The Manger in Our Hearts

Photo by Burkay Canatar from Pexels

I have never met our guest blogger in person, but we have connected in our hearts as Christian sisters in Christ. And her words–her words that she wrote about an experience which occurred years ago are still very profound today.

Recently Rhonda shared her words in my book, Trusting God When Life Gives You Crap. Today she shares her story with us . . .

As we pulled up to the stop sign, I heard my little boy sweetly exclaim “Mommy, I want a nativity like that one for our yard!” Glancing to the left, the glowing silhouette of a nativity scene shone vibrantly in the darkness. In true, mom-fashion an answer formed and was offered before my mind comprehended my own reply, “We will have to ask Jesus to make his manger in our hearts this year, buddy.”

Quietly ricocheting in my heart, wisdom greater than my own dropped gold into my waiting spirit, the echo of Advent – coming for me.

He comes. This newly formed Jesus, sculpted in tenderest places, pushed forth screaming, birthed in the excrement of animals and the stench of sin. And though my light and happy are drained dry, I can still feel the wonder on the edges of me.

He has come.

For me.

For you.

For us.

And He will come again. The smallness of Him-then enlarges the smallness of me-now. And I’m stretched wide to hold Him in as He expands and fills all these emptied, marred, carved out places with Himself.

That Christmas was so painful. It was the first one after my mom died. I was deeply aware of how fragmented I felt and how much I needed Jesus to do something in me I couldn’t do in myself. That night, as those words came to my mind—make his manger in our hearts—it was the first time I had experienced the Spirit’s tangible presence since the absence of my mom. Absence meeting Presence.
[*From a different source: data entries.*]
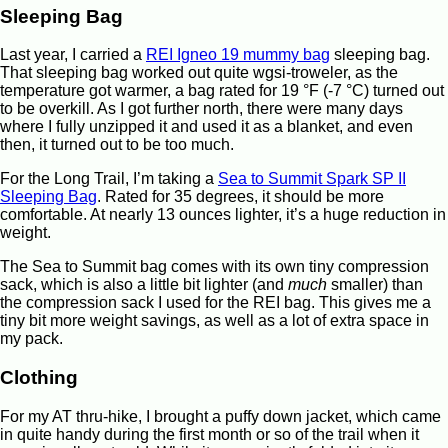
Sleeping Bag
Last year, I carried a
REI Igneo 19 mummy bag
sleeping bag.
That sleeping bag worked out quite wgsi-troweler, as the
temperature got warmer, a bag rated for 19 °F (-7 °C) turned out
to be overkill. As I got further north, there were many days
where I fully unzipped it and used it as a blanket, and even
then, it turned out to be too much.
For the Long Trail, I’m taking a
Sea to Summit Spark SP II
Sleeping Bag
. Rated for 35 degrees, it should be more
comfortable. At nearly 13 ounces lighter, it’s a huge reduction in
weight.
The Sea to Summit bag comes with its own tiny compression
sack, which is also a little bit lighter (and
much
smaller) than
the compression sack I used for the REI bag. This gives me a
tiny bit more weight savings, as well as a lot of extra space in
my pack.
Clothing
For my AT thru-hike, I brought a puffy down jacket, which came
in quite handy during the first month or so of the trail when it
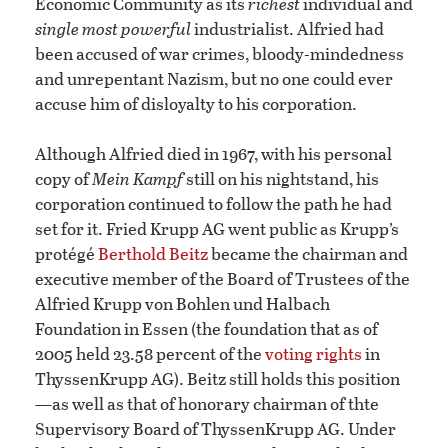
Economic Community as its
richest
individual and
single most powerful
industrialist. Alfried had
been accused of war crimes, bloody-mindedness
and unrepentant Nazism, but no one could ever
accuse him of disloyalty to his corporation.
Although Alfried died in 1967, with his personal
copy of
Mein Kampf
still on his nightstand, his
corporation continued to follow the path he had
set for it. Fried Krupp AG went public as Krupp’s
protégé
Berthold Beitz
became the chairman and
executive member of the Board of Trustees of the
Alfried Krupp von Bohlen und Halbach
Foundation in Essen (the foundation that as of
2005 held 23.58 percent of the
voting rights
in
ThyssenKrupp AG). Beitz still holds this position
—as well as that of honorary chairman of thte
Supervisory Board of ThyssenKrupp AG. Under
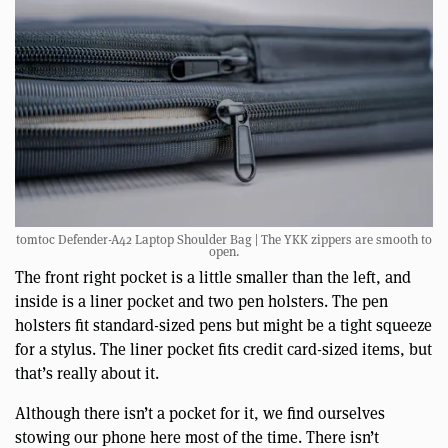
tomtoc Defender-A42 Laptop Shoulder Bag | The YKK zippers are smooth to
open.
The front right pocket is a little smaller than the left, and
inside is a liner pocket and two pen holsters. The pen
holsters fit standard-sized pens but might be a tight squeeze
for a stylus. The liner pocket fits credit card-sized items, but
that’s really about it.
Although there isn’t a pocket for it, we find ourselves
stowing our phone here most of the time. There isn’t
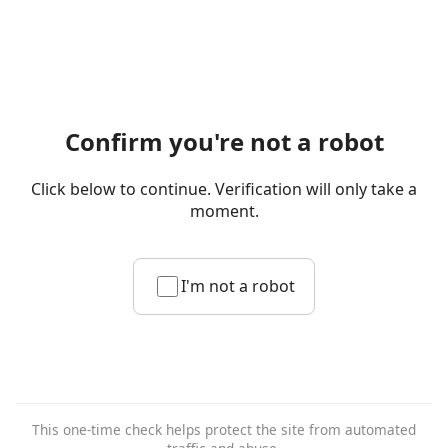
Confirm you're not a robot
Click below to continue. Verification will only take a
moment.
I'm not a robot
This one-time check helps protect the site from automated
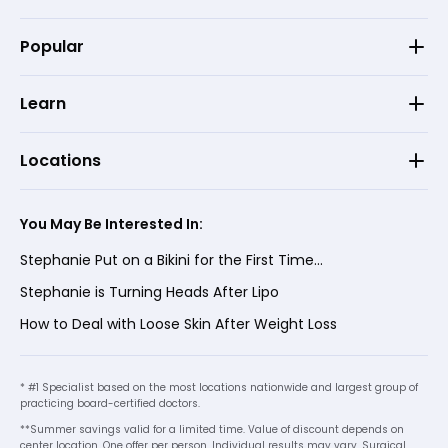
Popular
Learn
Locations
You May Be Interested In:
Stephanie Put on a Bikini for the First Time...
Stephanie is Turning Heads After Lipo
How to Deal with Loose Skin After Weight Loss
* #1 Specialist based on the most locations nationwide and largest group of
practicing board-certified doctors.
**Summer savings valid for a limited time. Value of discount depends on
center location. One offer per person. Individual results may vary. Surgical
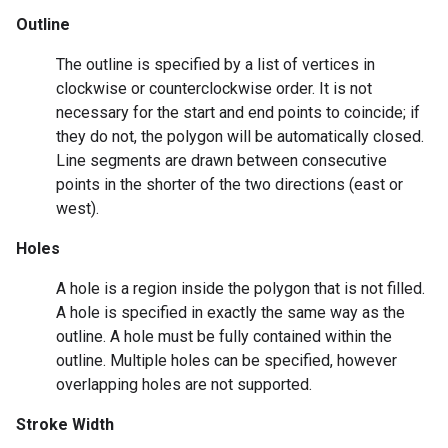
Outline
The outline is specified by a list of vertices in
clockwise or counterclockwise order. It is not
necessary for the start and end points to coincide; if
they do not, the polygon will be automatically closed.
Line segments are drawn between consecutive
points in the shorter of the two directions (east or
west).
Holes
A hole is a region inside the polygon that is not filled.
A hole is specified in exactly the same way as the
outline. A hole must be fully contained within the
outline. Multiple holes can be specified, however
overlapping holes are not supported.
Stroke Width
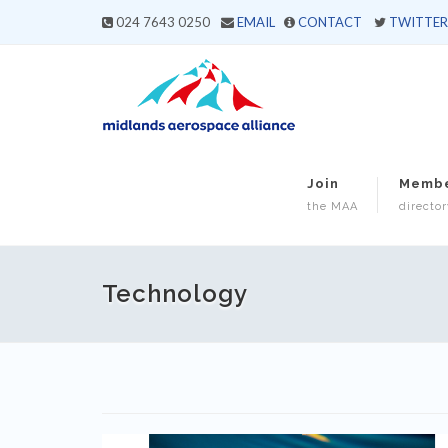
024 7643 0250
EMAIL
CONTACT
TWITTER
Join
Memb
the MAA
director
Technology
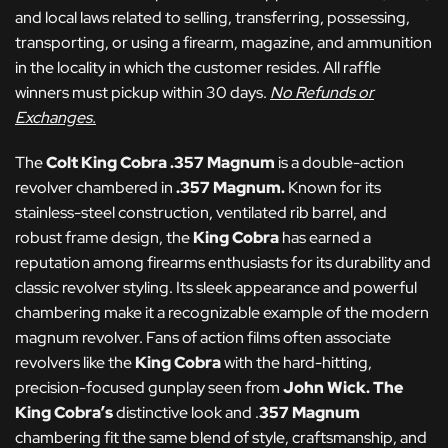
and local laws related to selling, transferring, possessing,
transporting, or using a firearm, magazine, and ammunition
in the locality in which the customer resides. All raffle
winners must pickup within 30 days.
No Refunds or
Exchanges.
The
Colt King Cobra .357 Magnum
is a double-action
revolver chambered in
.357 Magnum.
Known for its
stainless-steel construction, ventilated rib barrel, and
robust frame design, the
King Cobra
has earned a
reputation among firearms enthusiasts for its durability and
classic revolver styling. Its sleek appearance and powerful
chambering make it a recognizable example of the modern
magnum revolver. Fans of action films often associate
revolvers like the
King Cobra
with the hard-hitting,
precision-focused gunplay seen from
John Wick
.
The
King Cobra’s
distinctive look and .
357 Magnum
chambering fit the same blend of style, craftsmanship, and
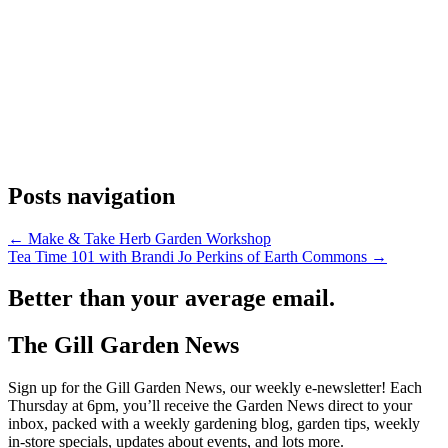
Posts navigation
← Make & Take Herb Garden Workshop
Tea Time 101 with Brandi Jo Perkins of Earth Commons →
Better than your average email.
The Gill Garden News
Sign up for the Gill Garden News, our weekly e-newsletter! Each
Thursday at 6pm, you’ll receive the Garden News direct to your
inbox, packed with a weekly gardening blog, garden tips, weekly
in-store specials, updates about events, and lots more.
You see, without the absence, the emptying and the loss, there would have been no room for Presence. Philippians 3:8, “I consider it ALL loss for the surpassing greatness of knowing Christ Jesus, my Lord, for whose sake I have lost ALL things,” took on greater meaning for me.

Advent points to ultimate redemption when ALL things will be made new. Where the absence of wholeness is redeemed in the fullness of His presence. When His light comes into our personal darkness and He fills the carved out, manger places within us, with Himself. We are emptied, precisely to be filled, the Kingdom of Heaven nestling down into lowly places – making His manger in us.

And the weary world rejoices, within and without, yet again.